There Was Much Fishing-Tackle On The Walls, Both Men And
Women Being Excessively Fond Of What I Suppose May Be Called Angling.
They Brought Us Young Cocoa-Nuts, And The Milk, Drank As It Always
Ought To Be, Through One Of The Holes In The Nut, Was Absolutely
Delicious.
Where the Malays are not sophisticated enough to have glass or china,
they use dried gourds for drinking-vessels.
The cocoa-nut is an
invaluable product to them. Besides furnishing them with an
incomparable drink, it is the basis of the curries on which they live
so much, and its meat and milk enter into the composition of their
sweet dishes. I went to see the women behind their screen, and found
one of them engaged in making a dish which looked like something which
we used to call syllabub. It was composed of remarkably unbleached
sago, which they make from the sago-palm, boiled down with sugar to
nearly a jelly. It was on an earthenware plate, and the woman who was
preparing it mixed sugar with cocoa-nut milk, and whipping it with a
bunch of twigs to a slight froth, poured it over the jelly.
When the rain ceased we got through the timber belt into a forlorn
swamp of wet padi, where the water was a foot deep, and in some places
so unintelligibly hot that it was unpleasant to put one's feet into it.

[PROBLEMS AND TASKS]
[1] Edit the passage on the Malay household: write it out again starting with "There Was Much" and going on through "gourds for drinking-vessels.", with "drinking-vessels" changed to "cups".
[2] Resume the travel account of the Malay village and the wet padi swamp, picking up after its final sentence.

[STORED DATA]
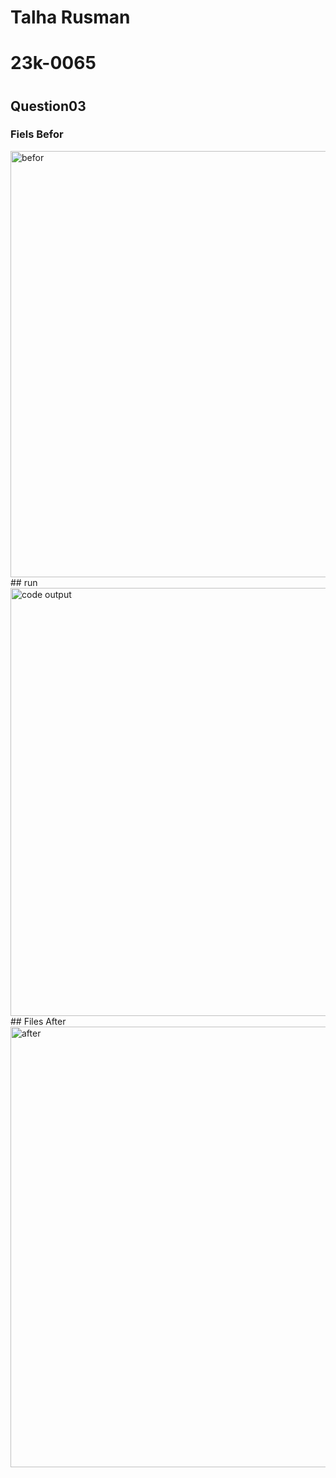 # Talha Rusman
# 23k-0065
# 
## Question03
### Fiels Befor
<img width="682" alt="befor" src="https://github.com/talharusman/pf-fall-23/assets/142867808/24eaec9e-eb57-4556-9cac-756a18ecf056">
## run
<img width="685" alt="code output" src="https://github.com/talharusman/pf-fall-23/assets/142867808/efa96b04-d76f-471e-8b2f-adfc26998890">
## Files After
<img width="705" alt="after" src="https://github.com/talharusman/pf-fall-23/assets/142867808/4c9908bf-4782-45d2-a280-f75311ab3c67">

[ANSWERS FOR THE EXERCISE]
[1]
There Was Much Fishing-Tackle On The Walls, Both Men And
Women Being Excessively Fond Of What I Suppose May Be Called Angling.
They Brought Us Young Cocoa-Nuts, And The Milk, Drank As It Always
Ought To Be, Through One Of The Holes In The Nut, Was Absolutely
Delicious.
Where the Malays are not sophisticated enough to have glass or china,
they use dried gourds for cups.

[2]
It was truly a dismal swamp, and looked as if the padi were coming up
by accident among the reeds and weeds. Indeed, I should have thought
that it was a rice fallow, but for a number of grotesque scarecrows,
some mere bundles of tatters, but others wearing the aspect of big
birds, big dolls, or cats. I could not think how it was that these
things made spasmodic jerking movement, as there was not a breath of
air, and they were all soaked by the shower, till I saw that they were
attached by long strings to a little grass hut raised on poles, in
which a girl or boy sat "bird-scaring." The sparrows rob the
rice-fields, and so do the beautiful padi-birds, of which we saw great
numbers.
The Malays are certainly not industrious; they have no need to be so,
and their cultivation is rude. They plow the rice-land with a plow
consisting of a pole eight feet long, with a fork protruding from one
end to act as a coulter, and a bar of wood inserted over this at an
oblique angle forms a guiding handle. This plow is drawn by the great
water buffalo. After plowing, the clods are broken by dragging a heavy
beam over them, and are harrowed by means of a beam set with iron
spikes The women do the sowing and planting. The harvest succeeds the
planting in four months. The rice ears are cut short off, sometimes by
a small sickle, and sometimes by an instrument which produces the
effect of shears.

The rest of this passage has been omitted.